Milcovul (called Risipiți until 1964) is a commune in Vrancea County, Romania. It is located in the historical region of Muntenia. It is composed of two villages, Lămotești and Milcovul, and also included Gologanu and Răstoaca from 1968, until these became separate communes again in 2004.

The commune is situated in the northern reaches of the Wallachian Plain, on the banks of the Milcov River. It is located in the southeastern part of Vrancea County, 9 km southeast of the county seat, Focșani; its other neighbors are the following communes: Răstoaca to the northeast, Gologanu to the south, and Slobozia Ciorăști to the southwest. Milcovul is crossed by national road DN23A, which connects Focșani to Ciorăști.

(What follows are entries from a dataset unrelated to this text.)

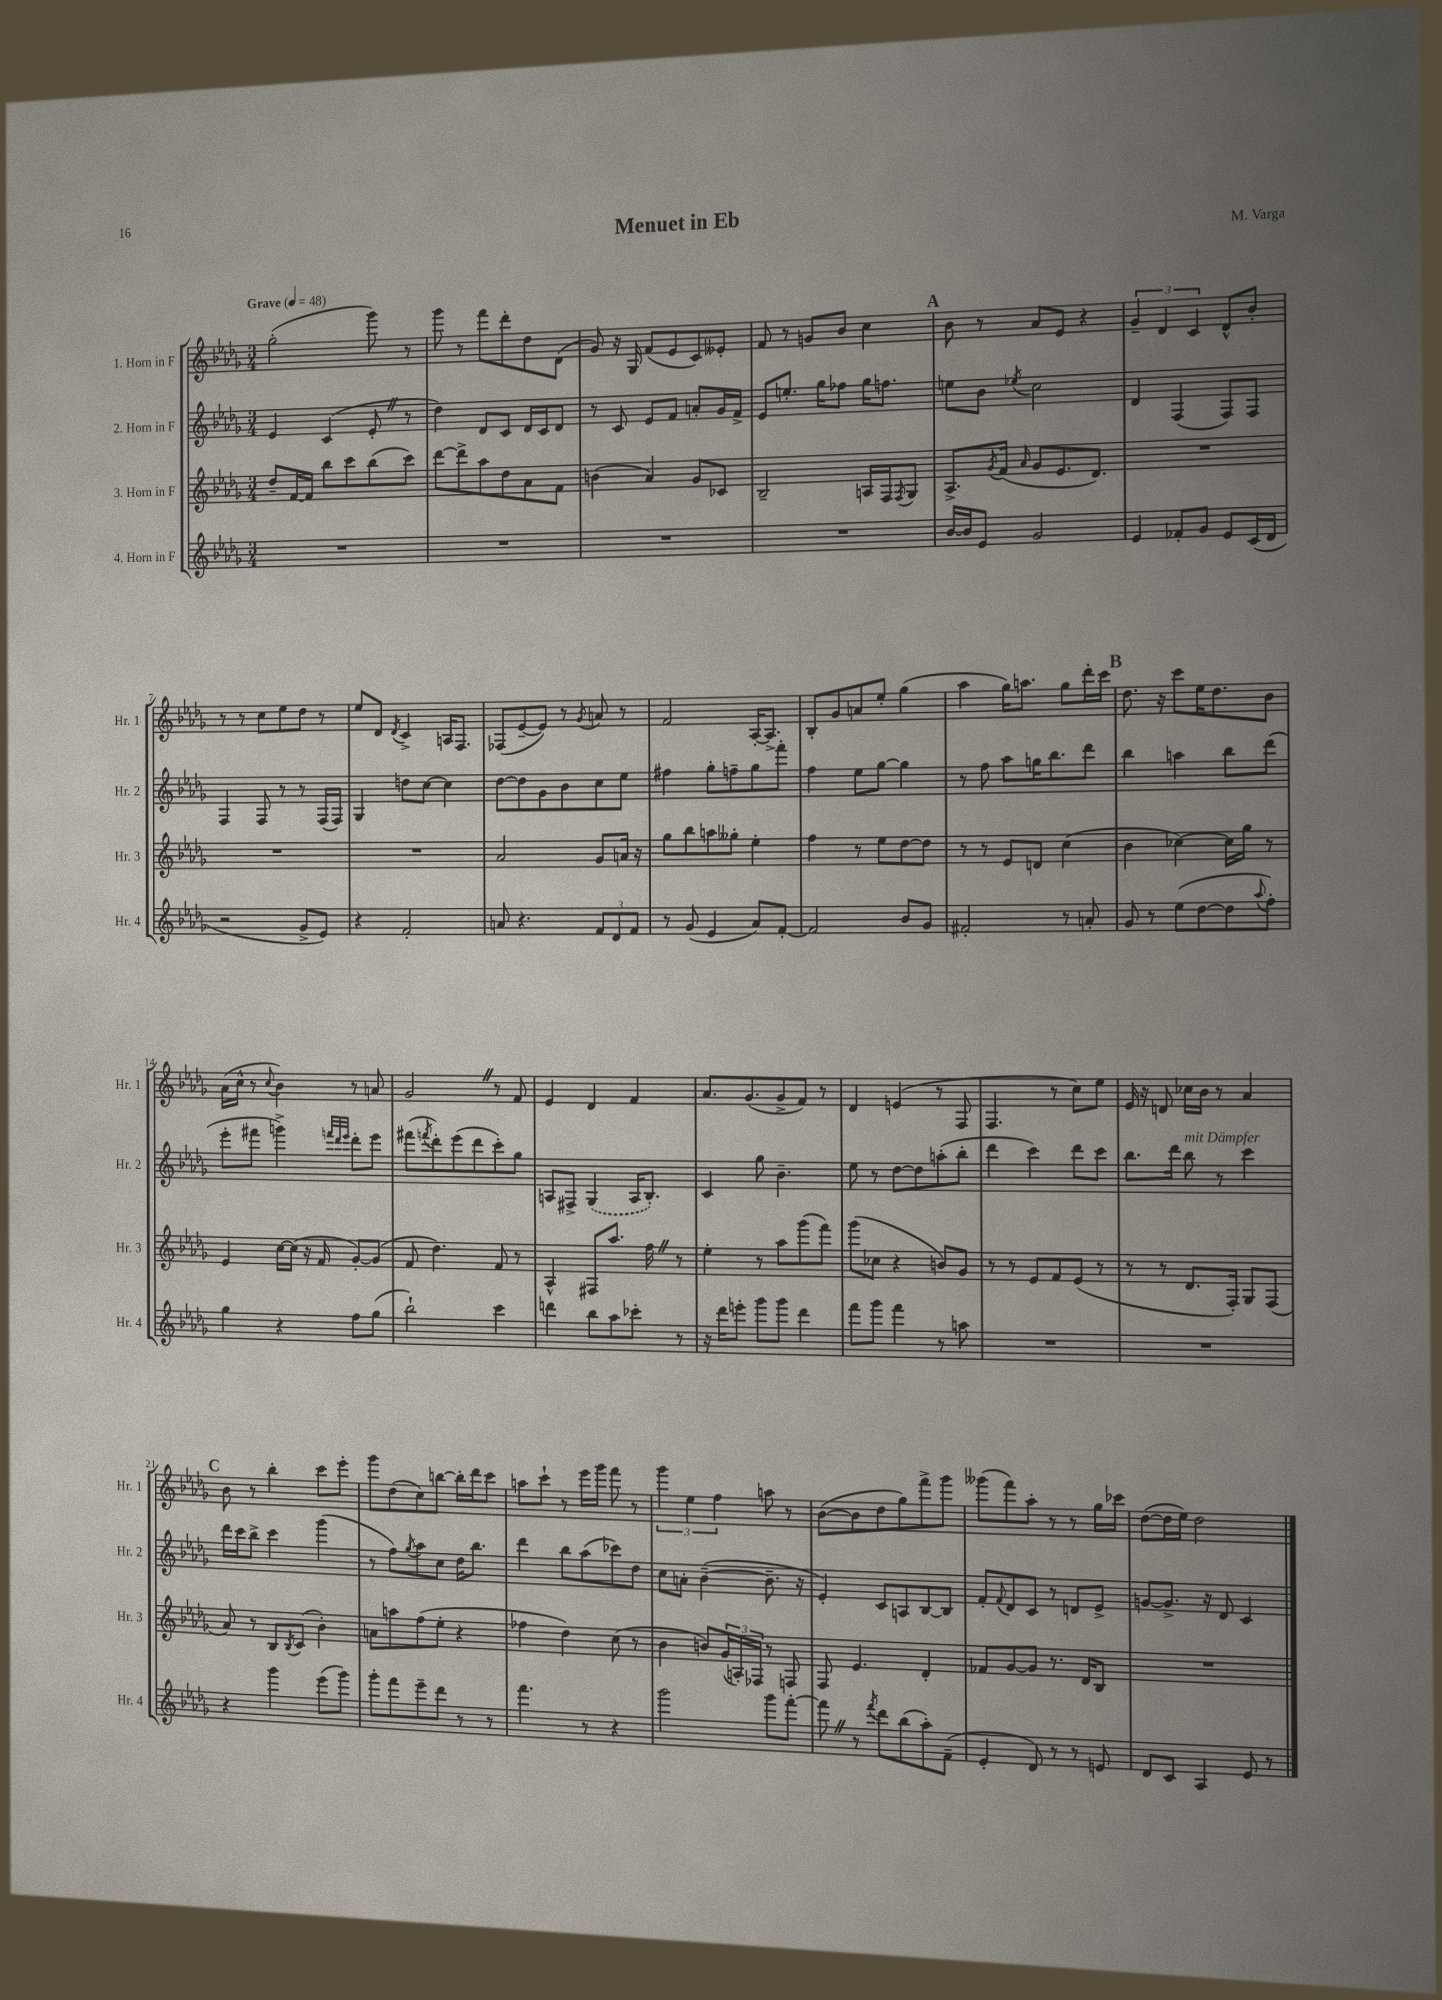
\header { title = "Menuet in Eb" composer = "M. Varga" }
<<
\new StaffGroup <<
\new Staff = "s0" \with { instrumentName = "1. Horn in F" shortInstrumentName = "Hr. 1" } {
    \clef treble \key des \major \numericTimeSignature \time 3/4 \tempo "Grave" 4 = 48
    ges''2-.( ges'''8) r8 |
    ges'''8 r8 f'''8 des'''8-. des''8 des'8( |
    ges'8) r16 ges16 f'8( ees'8 c'8) eeses'8-. |
    f'8 r8 g'8 bes'8 c''4 |
    \mark \markup { \bold "A" } bes'8 r8 aes'8 ees'8 r4 |
    \tuplet 3/2 { ges'4-- des'4 c'4 } des'8-^ bes'8-. |
    r8 r8 c''8 ees''8 des''8 r8 |
    ees''8 des'8 \acciaccatura { des'8 } c'4-> a16 f8. |
    fes8( ees'8~-- ees'8) r8 \acciaccatura { ges'8 } a'8 r8 |
    f'2 aes16~-. aes8.-> |
    bes8-. ges'8 a'8 ees''8-. ges''4( |
    aes''4 ges''16) a''8. ges''8 des'''16-. c'''16 |
    \mark \markup { \bold "B" } des''8. r16 c'''8 ees''16 des''8. bes'8 |
    aes'16( c''16-^ r8 \appoggiatura { c''8 } bes'4) r8 a'8 |
    ges'2 \once \override BreathingSign.text = \markup { \musicglyph "scripts.caesura.straight" } \breathe r8 f'8 |
    ees'4 des'4 f'4 |
    aes'8. ges'8.( ges'8-> f'8) r8 |
    des'4 e'4( r8 f8 |
    f4. r8 c''8) ees''8 |
    ees'16 r16 d'8 ces''16 bes'16 r8 aes'4 |
    \mark \markup { \bold "C" } bes'8 r8 bes''4-. c'''8 ees'''8-. |
    ges'''8 des''8( c''8) b''8~ b''16-. des'''16 c'''8 |
    a''8 c'''8-! r8 ees'''16 ges'''16 f'''8 r8 |
    \tuplet 3/2 { ges'''4 ees''4 f''4 } a''8 r8 |
    bes'8~( bes'8 des''8 ges''8) f'''8-> ges'''8 |
    geses'''8( f'''8) aes''8-. r8 r8 ges''16 ces'''16 |
    des''8~( des''16 ees''16) des''2 \bar "|." |
}
\new Staff = "s1" \with { instrumentName = "2. Horn in F" shortInstrumentName = "Hr. 2" } {
    \clef treble \key des \major \numericTimeSignature \time 3/4
    ees'4 c'4( ees'8-. \once \override BreathingSign.text = \markup { \musicglyph "scripts.caesura.straight" } \breathe r8 |
    des''4) des'8 c'8 des'16 c'16 des'8 |
    r8 c'8 ees'8 f'8 a'8-. ges'16 f'16-> |
    ees'8 e''8.-. ges''16 fes''8 ges''16 f''8. |
    \mark \markup { \bold "A" } e''8 bes'8 \acciaccatura { ees''8 } c''2 |
    des'4 f4( f8) f8 |
    f4 f8 r8 r8 f16( f16) |
    ges4 d''8 c''8~ c''4 |
    des''8~ des''8 ges'8 bes'8 c''8 ees''8 |
    fis''4 ges''8-. f''8-- ges''8 f'''8-. |
    f''4 ees''8 ges''8~ ges''4 |
    r8 f''8 aes''8 g''16 bes''8. des'''8 |
    \mark \markup { \bold "B" } bes''4 a''4 bes''8 des'''8( |
    ees'''8-. fis'''8 g'''4->) \grace { f'''32 des'''32 ees'''32 } des'''8-. ees'''8 |
    fis'''8( \acciaccatura { f'''8 } des'''8-.) ees'''8( des'''8 c'''8-.) ges''8 |
    a8 fis8-> \once \slurDashed ges4( a16 bes8.-.) |
    c'4 ges''8 bes'4.-- |
    ees''8 r8 des''8~ des''8 a''8-.( bes''8-. |
    des'''4 c'''4) des'''8 c'''8 |
    bes''8. des'''16 bes''8^\markup { \italic "mit Dämpfer" } r8 c'''4 |
    \mark \markup { \bold "C" } des'''16 c'''16 bes''8-> c'''4 ges'''4( |
    r8 f''8) \acciaccatura { ges''8 } aes''8 c''8 des''16 bes''8. |
    des'''4 bes''8 aes''8( ces'''8) des''8 |
    c''8 a'8-. bes'4~--( bes'8.-- r16 |
    ees'4-.) c'8 a8 bes8~ bes8 |
    f'8-. \appoggiatura { f'8 } des'8 c'8 r8 d'8 ees'8-> |
    g'8~ g'8.-> r16 des'8 c'4 \bar "|." |
}
\new Staff = "s2" \with { instrumentName = "3. Horn in F" shortInstrumentName = "Hr. 3" } {
    \clef treble \key des \major \numericTimeSignature \time 3/4
    des''8-- f'16~ f'16 bes''8 c'''8 bes''8( c'''8) |
    des'''8~ des'''8-> aes''8 des''8 aes'8 f'8 |
    b'4( aes'4) ges'8 ces'8 |
    bes2-- a16 f16 \acciaccatura { f8 } ges8 |
    \mark \markup { \bold "A" } aes8.-> \acciaccatura { ges'8 } f'16( \grace { aes'16 } ges'8 ees'8. des'8.) |
    R2. |
    R2. |
    R2. |
    aes'2 ges'8 a'16 r16 |
    ges''8 bes''8 a''8 geses''8-. ees''4-. |
    f''4 r8 ees''8 des''8~ des''8 |
    r8 r8 ees'8 d'8 c''4( |
    \mark \markup { \bold "B" } bes'4 ces''4~) ces''16 ges''16 r8 |
    ees'4 c''16~ c''16( r16 f'16 ges'8~-.) ges'8( |
    f'8 des''4.) f'8 r8 |
    aes4-^ fis8 aes''8. f''16 \once \override BreathingSign.text = \markup { \musicglyph "scripts.caesura.straight" } \breathe r8 |
    ees''4-. r8 aes''8 ges'''8( f'''8) |
    ges'''8( ces''8 r4 b'8) ges'8 |
    r8 r8 ees'8 f'8 ees'8( r8 |
    r8 r8 des'8. f16-.) ges8 f8( |
    \mark \markup { \bold "C" } aes'8) r8 bes8 \acciaccatura { bes8 } c'8( bes'4-.) |
    a'8 a''8 f''8( ees''8-. r4 |
    fes''4 des''4) c''8( r8 |
    bes'4 b'8) \tuplet 3/2 { ges'16( a16-.) fes16 } r8 f8 |
    f8 ees'4. des'4-. |
    fes'8 ges'8~ ges'8 r8. des'16 bes8 |
    R2. \bar "|." |
}
\new Staff = "s3" \with { instrumentName = "4. Horn in F" shortInstrumentName = "Hr. 4" } {
    \clef treble \key des \major \numericTimeSignature \time 3/4
    R2. |
    R2. |
    R2. |
    R2. |
    \mark \markup { \bold "A" } bes'16~ bes'16 ees'8 ges'2 |
    ees'4 fes'8-. ges'8 ees'8 c'16( des'16 |
    r2 ges'8-> ees'8) |
    r4 f'2-. |
    a'8 r4. \tuplet 3/2 { f'8 des'8 f'8 } |
    r8 ges'8( ees'4 aes'8) f'8~-. |
    f'2 bes'8 ges'8 |
    fis'2-. r8 a'8-. |
    \mark \markup { \bold "B" } ges'8 r8 ees''8( des''8~ des''8 \appoggiatura { aes''8 } f''8-.) |
    ges''4 r4 f''8 ges''8( |
    bes''2-!) c'''4 |
    d'''4 bes''8 aes''8 ces'''8-. r8 |
    r16 des'''16 e'''8-. ges'''8 ges'''8 des'''4 |
    f'''8 ges'''8 f'''4 r8 a''8 |
    R2. |
    R2. |
    \mark \markup { \bold "C" } r4 ges'''4 ees'''8( ges'''8) |
    ges'''8-. f'''8 ees'''8-- des'''8 r8 r8 |
    f'''4. r8 r4 |
    ges'''2 ges'''8 f'''8~-. |
    f'''8 \once \override BreathingSign.text = \markup { \musicglyph "scripts.caesura.straight" } \breathe r8 \acciaccatura { f'''8 } des'''8 bes''8( aes''8-.) f'8--( |
    ees'4-. des'8) r8 r8 e'8 |
    des'8 c'8 aes4 ees'8 r8 \bar "|." |
}
>>
>>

==Dispute over medieval civitas de Mylco==

In 1228, the Roman Catholic Church established the Diocese of Cumania, a bishopric which served the Cumans and the Teutonic Knights in the Burzenland. In his 1278 letter, Pope Nicholas III wrote that the civitas de Mylco (on the Milcov River) was the seat of the Cumanian bishop. Its location is the subject of scholarly debate, various historians and archaeologists identifying it successively with Odobești, Reghiu, and more recently with the Crăciuna Citadel at Câmpineanca and with Focșani or Vârteșcoiu, where small 13th-century forts were excavated. The diocese was destroyed during the Mongol invasion of Europe in 1241.